Pistorius esce dal carcere dopo 9 anni: uccise la fidanzata nel 2013

Martina Amante 06/01/2024
Updated 2024/01/06 at 4:36 PM
3 Minuti per la lettura

Oscar Pistorius è uscito dal carcere venerdì 5 gennaio. Dopo aver scontato quasi 9 anni di condanna per l’omicidio della fidanzata Reeva Steenkamp. Il corridore olimpico, che da novembre era in libertà vigilata, ha lasciato definitivamente il centro di detenzione di Atteridgeville, a Pretoria. Non potrà essere considerato a tutti gli effetti un uomo libero. Vivrà, infatti, agli arresti domiciliari fino alla scadenza della sua condanna (13 anni e 5 mesi) che terminerà a dicembre 2029. In tutti questi anni, Pistorius ha sempre sostenuto di aver sparato perché convinto che dietro la porta del bagno ci fosse un ladro.

Adesso Pistorius alloggerà nella villa di tre piani del valore di 2 milioni di sterline dello zio Arnold, a Waterkloof, Pretoria. Arnold, magnate immobiliare e del turismo, dispone di guardie armate con cani addestrati all’attacco e ha installato recinzioni con filo spinato intorno alla villa. 

Familiari della vittima furiosi

Mentre una parte di mondo combatte contro l’atrocità dei femminicidi, la violenza di genere, la vicenda Pistorius resta sospesa in un’atmosfera rarefatta e strana. June, la madre di Reeva, ha commentato il rilascio dal carcere dicendo che è il suo il vero ergastolo. Quella di June è un’isola di dolore da cui è impossibile scappare.

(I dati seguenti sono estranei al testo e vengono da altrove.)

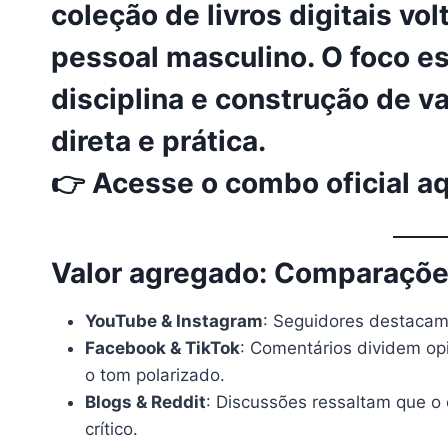
coleção de livros digitais vo
pessoal masculino
. O foco e
disciplina e construção de 
direta e prática.
👉
Acesse o combo oficial aq
Valor agregado: Comparaçõe
YouTube & Instagram
: Seguidores destacam
Facebook & TikTok
: Comentários dividem op
o tom polarizado.
Blogs & Reddit
: Discussões ressaltam que o 
crítico.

«Con il rilascio di Oscar Pistorius con la condizionale, il mio unico desiderio è che mi sia permesso di vivere i miei ultimi anni in pace, concentrandomi sulla Fondazione Reeva Rebecca Steenkamp, per continuare l’eredità di mia figlia».

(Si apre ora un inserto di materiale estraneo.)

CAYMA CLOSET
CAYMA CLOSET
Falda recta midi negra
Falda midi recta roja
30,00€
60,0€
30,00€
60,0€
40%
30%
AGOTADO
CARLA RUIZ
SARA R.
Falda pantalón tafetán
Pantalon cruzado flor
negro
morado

Pistorius dovrà seguire dei corsi per imparare a gestire la rabbia e programmi sulla violenza di genere. Sono le condizioni per la libertà vigilata concessagli prima della fine della pena, fissata a 13 anni e cinque mesi, che scadranno nel 2029. I giudici hanno definito l’omicidio «una tragedia di proporzioni shakesperiane».

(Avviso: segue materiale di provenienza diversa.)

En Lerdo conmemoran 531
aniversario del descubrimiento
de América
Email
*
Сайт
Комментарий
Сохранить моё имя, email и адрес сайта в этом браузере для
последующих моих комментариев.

Pistorius: dal successo ai record, fino all’omicidio di Reeva Steenkamp

Nato a Johannesburg il 22 novembre 1986, a soli 11 mesi gli vengono amputate le gambe a causa di una malformazione, l’emimelia fibulare. Fin da ragazzo pratica diversi sport dal rugby alla pallanuoto fino all’atletica leggera.  Nel 2004 a 17 anni, arriva il grande appuntamento ai Giochi paralimpici di Atene e vince l’oro nei 200m e il bronzo nei 100m. 

Ai Giochi di Pechino, nel 2008, si ripete e vince l’oro nei 100m, 200m, 400m, stabilendo un nuovo record paralimpico. Nel 2011 vince l’argento nella 4x100m ai Mondiali di atletica a Taegu, in Sud Corea, gareggiando con i normodotati. Nel 2012 diventa il primo atleta amputato a gareggiare ai Giochi olimpici, partecipando a quelli di Londra.  L’anno successivo, invece, è quello della tragedia. Secondo la legge sudafricana, però, chi si è macchiato di reati gravi può accedere alla libertà condizionale dopo aver scontato metà della pena.